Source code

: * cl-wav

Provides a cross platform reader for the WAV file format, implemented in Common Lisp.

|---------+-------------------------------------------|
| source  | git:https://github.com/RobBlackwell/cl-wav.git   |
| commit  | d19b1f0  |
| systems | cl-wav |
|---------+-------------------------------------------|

* Work request: Copy out the records in full, matching every line character for character.

* Task output:
Source code

: * cl-wav

Provides a cross platform reader for the WAV file format, implemented in Common Lisp.

|---------+-------------------------------------------|
| source  | git:https://github.com/RobBlackwell/cl-wav.git   |
| commit  | d19b1f0  |
| systems | cl-wav |
|---------+-------------------------------------------|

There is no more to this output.